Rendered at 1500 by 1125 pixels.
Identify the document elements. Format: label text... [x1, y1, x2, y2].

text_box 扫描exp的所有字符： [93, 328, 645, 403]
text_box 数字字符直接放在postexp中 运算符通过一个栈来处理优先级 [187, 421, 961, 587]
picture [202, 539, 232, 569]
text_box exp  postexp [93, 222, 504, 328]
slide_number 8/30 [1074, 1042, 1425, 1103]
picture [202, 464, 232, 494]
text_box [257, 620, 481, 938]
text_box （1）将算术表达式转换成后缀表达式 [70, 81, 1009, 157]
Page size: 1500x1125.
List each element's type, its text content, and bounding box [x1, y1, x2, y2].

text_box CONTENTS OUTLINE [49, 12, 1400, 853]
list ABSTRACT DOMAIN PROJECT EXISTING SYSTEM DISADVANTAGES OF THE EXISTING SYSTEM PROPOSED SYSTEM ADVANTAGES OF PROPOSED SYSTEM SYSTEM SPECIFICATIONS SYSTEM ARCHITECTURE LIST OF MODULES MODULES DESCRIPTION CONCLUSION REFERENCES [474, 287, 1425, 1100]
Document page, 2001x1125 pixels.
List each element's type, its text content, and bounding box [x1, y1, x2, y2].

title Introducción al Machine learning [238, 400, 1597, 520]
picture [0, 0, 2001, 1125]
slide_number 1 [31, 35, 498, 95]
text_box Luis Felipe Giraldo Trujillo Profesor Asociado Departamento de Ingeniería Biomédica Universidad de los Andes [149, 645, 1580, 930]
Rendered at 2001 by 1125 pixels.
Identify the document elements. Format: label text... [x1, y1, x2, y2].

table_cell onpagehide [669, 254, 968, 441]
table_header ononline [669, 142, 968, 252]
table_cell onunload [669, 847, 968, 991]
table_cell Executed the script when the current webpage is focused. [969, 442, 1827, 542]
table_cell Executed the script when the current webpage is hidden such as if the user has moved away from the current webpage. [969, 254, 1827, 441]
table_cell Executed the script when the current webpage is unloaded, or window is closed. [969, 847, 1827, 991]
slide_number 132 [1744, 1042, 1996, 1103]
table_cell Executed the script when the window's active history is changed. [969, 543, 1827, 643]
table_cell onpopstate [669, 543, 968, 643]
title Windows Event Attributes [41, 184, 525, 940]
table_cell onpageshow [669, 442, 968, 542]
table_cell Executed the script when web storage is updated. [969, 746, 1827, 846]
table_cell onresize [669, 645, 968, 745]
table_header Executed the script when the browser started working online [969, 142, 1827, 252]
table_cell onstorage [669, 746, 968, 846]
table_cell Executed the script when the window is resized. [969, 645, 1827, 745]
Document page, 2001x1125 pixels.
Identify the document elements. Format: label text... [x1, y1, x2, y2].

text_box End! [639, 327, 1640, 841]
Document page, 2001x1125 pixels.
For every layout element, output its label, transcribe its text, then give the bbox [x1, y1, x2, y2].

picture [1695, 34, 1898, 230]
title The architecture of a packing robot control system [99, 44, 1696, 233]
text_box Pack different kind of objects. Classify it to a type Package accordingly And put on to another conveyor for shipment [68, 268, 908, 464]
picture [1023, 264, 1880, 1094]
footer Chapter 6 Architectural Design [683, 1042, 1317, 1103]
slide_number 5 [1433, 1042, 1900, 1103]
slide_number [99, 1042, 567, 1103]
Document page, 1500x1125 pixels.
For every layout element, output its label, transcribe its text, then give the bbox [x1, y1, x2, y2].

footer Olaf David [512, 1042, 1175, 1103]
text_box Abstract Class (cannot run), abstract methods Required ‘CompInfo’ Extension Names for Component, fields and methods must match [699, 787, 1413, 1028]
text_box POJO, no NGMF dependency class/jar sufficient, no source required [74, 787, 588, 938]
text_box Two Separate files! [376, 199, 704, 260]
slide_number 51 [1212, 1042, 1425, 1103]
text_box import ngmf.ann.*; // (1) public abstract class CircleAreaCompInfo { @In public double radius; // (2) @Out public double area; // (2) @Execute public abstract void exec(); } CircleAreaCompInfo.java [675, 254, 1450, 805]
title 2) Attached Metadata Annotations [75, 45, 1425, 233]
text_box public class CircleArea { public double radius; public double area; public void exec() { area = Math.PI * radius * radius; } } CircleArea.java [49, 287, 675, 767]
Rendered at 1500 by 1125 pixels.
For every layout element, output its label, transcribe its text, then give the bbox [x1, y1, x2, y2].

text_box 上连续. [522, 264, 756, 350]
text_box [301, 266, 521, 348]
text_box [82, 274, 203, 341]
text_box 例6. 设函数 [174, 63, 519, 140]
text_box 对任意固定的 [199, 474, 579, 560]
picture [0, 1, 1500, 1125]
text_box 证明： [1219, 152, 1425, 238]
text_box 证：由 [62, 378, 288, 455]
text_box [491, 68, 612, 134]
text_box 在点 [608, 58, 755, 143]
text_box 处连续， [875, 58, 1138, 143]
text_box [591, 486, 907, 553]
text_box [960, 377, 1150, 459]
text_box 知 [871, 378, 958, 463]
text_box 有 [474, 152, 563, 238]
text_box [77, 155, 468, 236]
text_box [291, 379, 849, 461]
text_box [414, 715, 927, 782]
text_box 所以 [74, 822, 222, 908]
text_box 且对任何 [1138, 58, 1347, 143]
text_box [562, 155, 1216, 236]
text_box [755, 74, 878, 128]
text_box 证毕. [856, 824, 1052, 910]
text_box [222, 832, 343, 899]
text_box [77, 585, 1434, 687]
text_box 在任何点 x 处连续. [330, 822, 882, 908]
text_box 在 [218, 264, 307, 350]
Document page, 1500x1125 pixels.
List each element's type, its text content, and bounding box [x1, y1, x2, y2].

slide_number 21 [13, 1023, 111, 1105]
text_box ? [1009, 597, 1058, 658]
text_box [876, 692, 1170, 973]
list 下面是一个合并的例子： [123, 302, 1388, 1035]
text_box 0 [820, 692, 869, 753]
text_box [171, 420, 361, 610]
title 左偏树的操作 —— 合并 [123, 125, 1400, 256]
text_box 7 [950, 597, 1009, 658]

----------

What is expected ->
Every entry in the data should be returned exactly.

Expected output ->
Rendered at 1500 by 1125 pixels.
Identify the document elements. Format: label text... [x1, y1, x2, y2].

text_box 扫描exp的所有字符： [93, 328, 645, 403]
text_box 数字字符直接放在postexp中 运算符通过一个栈来处理优先级 [187, 421, 961, 587]
picture [202, 539, 232, 569]
text_box exp  postexp [93, 222, 504, 328]
slide_number 8/30 [1074, 1042, 1425, 1103]
picture [202, 464, 232, 494]
text_box [257, 620, 481, 938]
text_box （1）将算术表达式转换成后缀表达式 [70, 81, 1009, 157]
Page size: 1500x1125.
List each element's type, its text content, and bounding box [x1, y1, x2, y2].

text_box CONTENTS OUTLINE [49, 12, 1400, 853]
list ABSTRACT DOMAIN PROJECT EXISTING SYSTEM DISADVANTAGES OF THE EXISTING SYSTEM PROPOSED SYSTEM ADVANTAGES OF PROPOSED SYSTEM SYSTEM SPECIFICATIONS SYSTEM ARCHITECTURE LIST OF MODULES MODULES DESCRIPTION CONCLUSION REFERENCES [474, 287, 1425, 1100]
Document page, 2001x1125 pixels.
List each element's type, its text content, and bounding box [x1, y1, x2, y2].

title Introducción al Machine learning [238, 400, 1597, 520]
picture [0, 0, 2001, 1125]
slide_number 1 [31, 35, 498, 95]
text_box Luis Felipe Giraldo Trujillo Profesor Asociado Departamento de Ingeniería Biomédica Universidad de los Andes [149, 645, 1580, 930]
Rendered at 2001 by 1125 pixels.
Identify the document elements. Format: label text... [x1, y1, x2, y2].

table_cell onpagehide [669, 254, 968, 441]
table_header ononline [669, 142, 968, 252]
table_cell onunload [669, 847, 968, 991]
table_cell Executed the script when the current webpage is focused. [969, 442, 1827, 542]
table_cell Executed the script when the current webpage is hidden such as if the user has moved away from the current webpage. [969, 254, 1827, 441]
table_cell Executed the script when the current webpage is unloaded, or window is closed. [969, 847, 1827, 991]
slide_number 132 [1744, 1042, 1996, 1103]
table_cell Executed the script when the window's active history is changed. [969, 543, 1827, 643]
table_cell onpopstate [669, 543, 968, 643]
title Windows Event Attributes [41, 184, 525, 940]
table_cell onpageshow [669, 442, 968, 542]
table_cell Executed the script when web storage is updated. [969, 746, 1827, 846]
table_cell onresize [669, 645, 968, 745]
table_header Executed the script when the browser started working online [969, 142, 1827, 252]
table_cell onstorage [669, 746, 968, 846]
table_cell Executed the script when the window is resized. [969, 645, 1827, 745]
Document page, 2001x1125 pixels.
Identify the document elements. Format: label text... [x1, y1, x2, y2].

text_box End! [639, 327, 1640, 841]
Document page, 2001x1125 pixels.
For every layout element, output its label, transcribe its text, then give the bbox [x1, y1, x2, y2].

picture [1695, 34, 1898, 230]
title The architecture of a packing robot control system [99, 44, 1696, 233]
text_box Pack different kind of objects. Classify it to a type Package accordingly And put on to another conveyor for shipment [68, 268, 908, 464]
picture [1023, 264, 1880, 1094]
footer Chapter 6 Architectural Design [683, 1042, 1317, 1103]
slide_number 5 [1433, 1042, 1900, 1103]
slide_number [99, 1042, 567, 1103]
Document page, 1500x1125 pixels.
For every layout element, output its label, transcribe its text, then give the bbox [x1, y1, x2, y2].

footer Olaf David [512, 1042, 1175, 1103]
text_box Abstract Class (cannot run), abstract methods Required ‘CompInfo’ Extension Names for Component, fields and methods must match [699, 787, 1413, 1028]
text_box POJO, no NGMF dependency class/jar sufficient, no source required [74, 787, 588, 938]
text_box Two Separate files! [376, 199, 704, 260]
slide_number 51 [1212, 1042, 1425, 1103]
text_box import ngmf.ann.*; // (1) public abstract class CircleAreaCompInfo { @In public double radius; // (2) @Out public double area; // (2) @Execute public abstract void exec(); } CircleAreaCompInfo.java [675, 254, 1450, 805]
title 2) Attached Metadata Annotations [75, 45, 1425, 233]
text_box public class CircleArea { public double radius; public double area; public void exec() { area = Math.PI * radius * radius; } } CircleArea.java [49, 287, 675, 767]
Rendered at 1500 by 1125 pixels.
For every layout element, output its label, transcribe its text, then give the bbox [x1, y1, x2, y2].

text_box 上连续. [522, 264, 756, 350]
text_box [301, 266, 521, 348]
text_box [82, 274, 203, 341]
text_box 例6. 设函数 [174, 63, 519, 140]
text_box 对任意固定的 [199, 474, 579, 560]
picture [0, 1, 1500, 1125]
text_box 证明： [1219, 152, 1425, 238]
text_box 证：由 [62, 378, 288, 455]
text_box [491, 68, 612, 134]
text_box 在点 [608, 58, 755, 143]
text_box 处连续， [875, 58, 1138, 143]
text_box [591, 486, 907, 553]
text_box [960, 377, 1150, 459]
text_box 知 [871, 378, 958, 463]
text_box 有 [474, 152, 563, 238]
text_box [77, 155, 468, 236]
text_box [291, 379, 849, 461]
text_box [414, 715, 927, 782]
text_box 所以 [74, 822, 222, 908]
text_box 且对任何 [1138, 58, 1347, 143]
text_box [562, 155, 1216, 236]
text_box [755, 74, 878, 128]
text_box 证毕. [856, 824, 1052, 910]
text_box [222, 832, 343, 899]
text_box [77, 585, 1434, 687]
text_box 在任何点 x 处连续. [330, 822, 882, 908]
text_box 在 [218, 264, 307, 350]
Document page, 1500x1125 pixels.
List each element's type, its text content, and bounding box [x1, y1, x2, y2].

slide_number 21 [13, 1023, 111, 1105]
text_box ? [1009, 597, 1058, 658]
text_box [876, 692, 1170, 973]
list 下面是一个合并的例子： [123, 302, 1388, 1035]
text_box 0 [820, 692, 869, 753]
text_box [171, 420, 361, 610]
title 左偏树的操作 —— 合并 [123, 125, 1400, 256]
text_box 7 [950, 597, 1009, 658]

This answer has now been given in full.